Passage
Yeah I've been checking around here and elsewhere and everyone seems to have a different opinion. Is there a "best" way? And I guess best could depend on perspective. 

For the finish I need something solid deep black, flat/matte, smooth enough to write on paper on top of it, durable, and hopefully something that can be sprayed (not really fond of aerosol but might try it. I have a full size LP sprayer and an airbrush as well). 

Ideally it would be a fairly easy to use for a newbie. While I realize any finish will take a bit of finesse and patience, I am hoping to get this right the first time.

So... this all may sound like too much wishful thinking, hopefully that criteria helps figure this out.

I have used water based poly before though and even the flat finish ended up a bit glossy. It might have been my inexperience or the product... probably the former.


----------



## Tony B (Jul 30, 2008)

bofa said:


> ....For the finish I need something solid deep black, flat/matte, *You can get your black lacquer - any sheen, from **woodfinishersdepot.com. Or you can get it from Sherwin Williams and buy the flattening agent from Wood Finishers Depot. You can make it dead flat if you want to.* Tony B
> smooth enough to write on paper on top of it, *I would never write directly on top of any table. Pens and pencils can be quite sharp at times.* Tony B*. *and hopefully something that can be sprayed (not really fond of aerosol but might try it. *(DONT ! If it comes out of an aerosol can it has to be quite thin and would require a gazillion coats, not to mention the spattering and sputtering from time to time.*Tony B.)I have a full size LP sprayer and an airbrush as well).

Dataset rows
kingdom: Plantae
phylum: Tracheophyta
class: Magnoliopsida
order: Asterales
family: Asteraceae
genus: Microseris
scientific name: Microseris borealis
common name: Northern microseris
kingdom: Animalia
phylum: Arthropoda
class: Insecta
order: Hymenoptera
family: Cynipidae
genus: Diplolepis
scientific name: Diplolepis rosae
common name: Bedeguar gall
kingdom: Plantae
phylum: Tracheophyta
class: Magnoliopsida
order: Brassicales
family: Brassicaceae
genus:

Required tasks
[a] In the forum thread about black table finishes, turn the paragraph that begins "For the finish I need" into a short bulleted list of the requirements it gives.
[b] Carry the forum thread about black table finishes forward from its last sentence.

Per-task answers
[a]
- Solid deep black
- Flat/matte
- Smooth enough to write on paper on top of it
- Durable
- Preferably sprayable; aerosol is not favored but might be tried
- Equipment on hand: a full-size LP sprayer and an airbrush

[b]
> 
> Ideally it would be a fairly easy to use for a newbie. *It dont take long to master a spray gun.* Tony B*.*
> .........


I use a vinyl sealer and pre-catalized lacquer almost exclusively. 
You can add primer and 2 finish coats, clean up and handle the piece in less than a total of 1 hour. Finishing chemicals are always up for debate on here. Look at the furniture in your house and see how well the finish held up over the years, more than likely, it was a lacquer finish.


----------



## bofa (Jul 17, 2010)

Thanks for all the tips Tony. You make some valid points. I will
check out that site when I get home.


----------



## bofa (Jul 17, 2010)

I guess the pricing isn't too bad but the shipping costs are a bit over the top (understandably). I'm trying to search here locally. I did find out today that there's a Woodcraft about 10 miles away so I may see what they have tomorrow. This finish is becoming a pain in the arse and I haven't sanded the first piece yet... lol

Have any of you guys ever used talc as a flattening agent? I called Sherwin-Williams, Benjamin-Moore, ACE, Lowes and HD today... all of them say they don't have flatteners so I'm exploring my options once again.


----------



## Tony B (Jul 30, 2008)

*one more option*

Check your local refinishing shops and they may be able to help you out. Most of us have our lacquers in 5 gal cans or 55 gal drums. We usually flattening pastes also. maybe you will get lucky and get some locally.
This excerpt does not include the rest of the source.